> _RECORD EXTRACTS_
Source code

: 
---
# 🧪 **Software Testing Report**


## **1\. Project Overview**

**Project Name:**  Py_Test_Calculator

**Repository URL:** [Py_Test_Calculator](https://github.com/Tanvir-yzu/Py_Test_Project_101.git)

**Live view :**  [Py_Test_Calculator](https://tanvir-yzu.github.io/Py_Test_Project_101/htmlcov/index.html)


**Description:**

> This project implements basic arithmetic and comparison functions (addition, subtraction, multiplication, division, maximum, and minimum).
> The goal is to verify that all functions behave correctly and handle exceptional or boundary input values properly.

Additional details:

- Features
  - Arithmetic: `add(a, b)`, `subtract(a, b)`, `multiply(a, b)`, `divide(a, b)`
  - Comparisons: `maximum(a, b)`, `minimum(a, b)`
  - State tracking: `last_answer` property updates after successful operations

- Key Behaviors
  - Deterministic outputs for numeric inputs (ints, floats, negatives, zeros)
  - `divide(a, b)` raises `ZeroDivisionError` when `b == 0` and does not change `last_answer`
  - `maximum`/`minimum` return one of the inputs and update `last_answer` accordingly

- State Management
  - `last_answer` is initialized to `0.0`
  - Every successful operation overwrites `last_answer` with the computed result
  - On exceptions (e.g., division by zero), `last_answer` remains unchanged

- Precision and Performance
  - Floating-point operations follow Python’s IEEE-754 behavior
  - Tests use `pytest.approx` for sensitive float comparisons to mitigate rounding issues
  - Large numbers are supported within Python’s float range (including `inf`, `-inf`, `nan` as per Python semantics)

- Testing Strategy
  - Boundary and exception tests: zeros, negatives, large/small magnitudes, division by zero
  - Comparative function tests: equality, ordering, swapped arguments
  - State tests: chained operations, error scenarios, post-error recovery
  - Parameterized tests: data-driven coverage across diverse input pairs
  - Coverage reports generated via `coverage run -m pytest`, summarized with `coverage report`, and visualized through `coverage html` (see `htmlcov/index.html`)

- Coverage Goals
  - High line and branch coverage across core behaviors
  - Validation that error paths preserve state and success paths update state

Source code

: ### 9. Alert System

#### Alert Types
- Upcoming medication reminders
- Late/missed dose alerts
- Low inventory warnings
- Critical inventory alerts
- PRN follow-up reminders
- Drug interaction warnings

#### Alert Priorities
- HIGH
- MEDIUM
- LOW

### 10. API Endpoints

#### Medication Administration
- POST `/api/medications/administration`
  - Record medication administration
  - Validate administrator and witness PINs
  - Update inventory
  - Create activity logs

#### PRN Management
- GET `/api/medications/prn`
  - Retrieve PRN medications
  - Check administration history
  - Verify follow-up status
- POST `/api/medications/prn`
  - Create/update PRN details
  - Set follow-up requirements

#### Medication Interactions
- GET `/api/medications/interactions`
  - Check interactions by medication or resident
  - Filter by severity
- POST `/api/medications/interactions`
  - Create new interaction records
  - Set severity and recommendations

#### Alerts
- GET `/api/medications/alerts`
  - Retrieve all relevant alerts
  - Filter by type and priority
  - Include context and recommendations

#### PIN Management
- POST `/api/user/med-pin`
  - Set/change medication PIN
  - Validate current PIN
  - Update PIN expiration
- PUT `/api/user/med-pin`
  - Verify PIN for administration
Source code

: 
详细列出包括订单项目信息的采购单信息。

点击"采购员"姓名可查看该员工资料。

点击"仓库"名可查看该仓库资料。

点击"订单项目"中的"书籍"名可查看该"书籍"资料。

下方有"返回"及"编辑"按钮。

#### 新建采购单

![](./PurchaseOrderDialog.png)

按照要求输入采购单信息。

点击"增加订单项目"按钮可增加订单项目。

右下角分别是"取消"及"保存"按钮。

> _AIM OF THE EXERCISE_
Copy each line of the data above that holds "medications".

> _REPLY TO THE TASK_
- POST `/api/medications/administration`
- GET `/api/medications/prn`
  - Retrieve PRN medications
- POST `/api/medications/prn`
- GET `/api/medications/interactions`
- POST `/api/medications/interactions`
- GET `/api/medications/alerts`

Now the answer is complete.